In our checks, we used Presidio and the business resolution out-of-the-box with default settings. We seen that efficiency by way of each accuracy and pace was extremely depending on the OCR alternative. It’s probably their efficiency might be improved with options equivalent to Azure Doc Intelligence.
Why it really works
We surveyed the literature on de-identifying burn-in textual content on medical photographs and realized from the reported success of utilizing OCR, LLMs (e.g. BERT, Bi-LSTM, GPT) and/or VLMs. Our choice to make use of VLM to detect PHI and EasyOCR to detect textual content bounding packing containers was guided by the success reported by Truong et al. 2025.
-
VLM change conventional OCR poor at textual content recognition and infrequently introduce typos
In most de-identification strategies reported, OCR was usually used as step one to extract textual content from photographs enter right into a LLM. Nonetheless, we noticed that OCR instruments like tessaract and EasyOCR have been usually poor and gradual at textual content recognition (i.e. studying), usually mis-reading sure characters and inadvertently introducing typos and compromising downstream PHI detection. To mitigate this, we used a VLM to learn burn-in textual content and classify if the textual content was PHI; the VLMs have been surprisingly good at this.
-
EasyOCR to detect bounding packing containers for redaction when VLMs can’t alter photographs
Nonetheless, VLMs can’t output redacted photographs. Thus, we used OCR to do what it did greatest, i.e. detect textual content, to supply the bounding field coordinates for subsequent masking. It’s price noting that though there have been latest makes an attempt to fine-tune a VLM to output bounding field coordinates Chen et al. 2025, we opted for a less complicated resolution assembling off-the-shelf instruments (VLM, EasyOCR) as a substitute.
-
Spark parallelism for production-grade scalability
Whereas Databricks had a batch inferencing functionality with LLMs (ai_functions), it at the moment lacks help for VLMs. As such, we applied a scalable model for VLM and EasyOCR utilizing Pandas UDF. Working with a big pharmaceutical buyer, Spark parallelism sped up their de-identification course of from 105 minutes to six minutes for a trial run of 1000 DICOM frames! Scaling as much as their full workload of 100,000 DICOM frames, the pace up and value financial savings have been vital.
Abstract
Given the facility, ease and economics of VLMs as demonstrated by the Pixels 2.0 resolution accelerator add-ons, it’s not solely possible however prudent to guard your essential scientific research and associated picture research with scalable PHI detection.

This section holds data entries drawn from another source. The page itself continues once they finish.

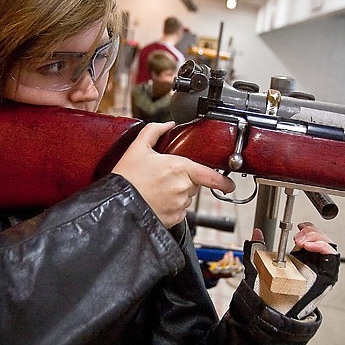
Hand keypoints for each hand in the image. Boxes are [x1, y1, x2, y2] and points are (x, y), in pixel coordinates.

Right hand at [112, 122, 234, 227]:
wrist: (115, 204)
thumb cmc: (126, 178)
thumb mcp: (137, 148)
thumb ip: (155, 131)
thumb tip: (168, 125)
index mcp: (179, 168)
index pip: (210, 176)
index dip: (223, 182)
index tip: (229, 184)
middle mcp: (183, 188)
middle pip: (194, 184)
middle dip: (184, 180)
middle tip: (163, 178)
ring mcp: (179, 205)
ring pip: (186, 198)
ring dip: (177, 194)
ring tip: (156, 190)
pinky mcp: (173, 219)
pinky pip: (179, 212)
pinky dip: (171, 207)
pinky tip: (156, 201)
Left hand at [246, 223, 338, 318]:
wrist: (269, 310)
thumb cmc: (266, 292)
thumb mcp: (259, 264)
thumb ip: (257, 247)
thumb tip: (256, 232)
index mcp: (299, 259)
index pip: (312, 238)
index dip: (308, 229)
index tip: (299, 226)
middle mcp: (311, 264)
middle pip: (322, 239)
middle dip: (312, 231)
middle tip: (298, 236)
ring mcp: (319, 271)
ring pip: (329, 246)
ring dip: (318, 237)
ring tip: (302, 241)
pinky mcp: (325, 278)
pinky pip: (332, 258)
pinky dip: (323, 247)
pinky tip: (309, 246)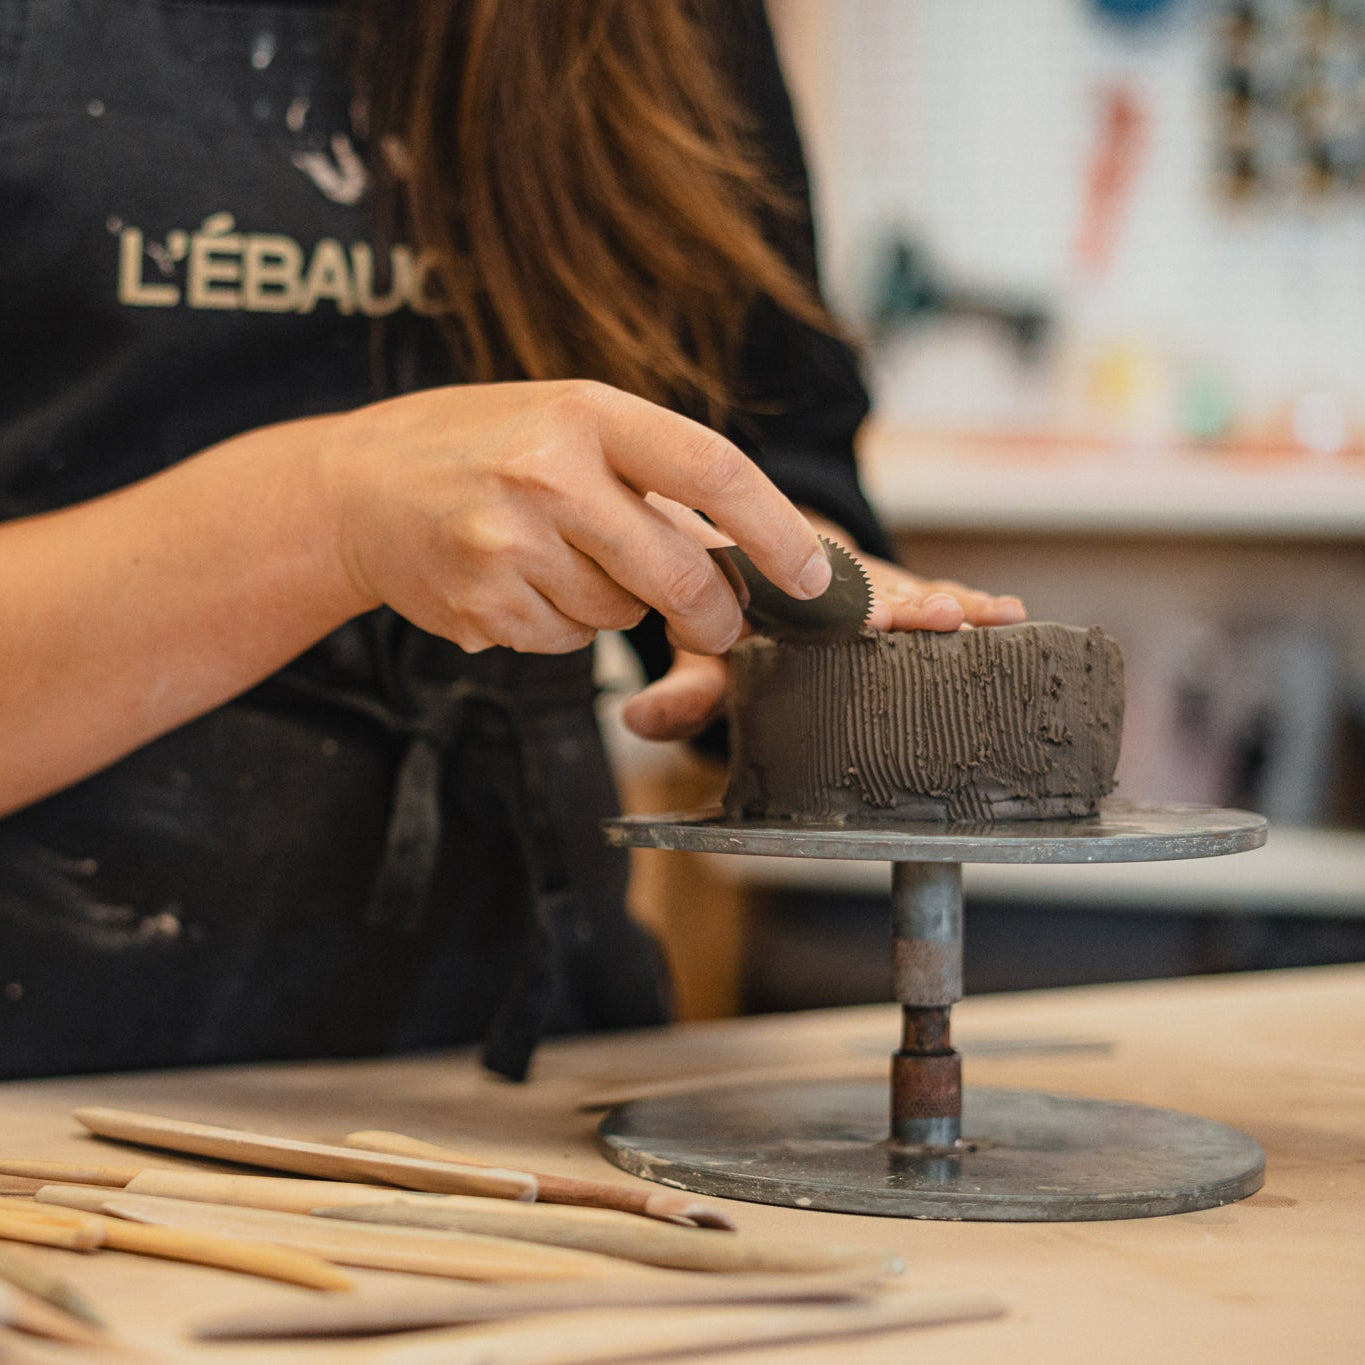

Whereas Pixels is designed for DICOM recordsdata, we discovered our clients adapting it for different picture codecs in JPEG, Entire Slide Photographs, SVS and so forth.
The updates are posted to our github repo so now is an effective time to replace or check out the Databricks Pixels 2.0 resolution accelerator. Attain out to your Databricks account group to debate your imaging knowledge processing and AI/ML use instances. The authors could be pleased to listen to from you over LinkedIn if we haven’t already been launched.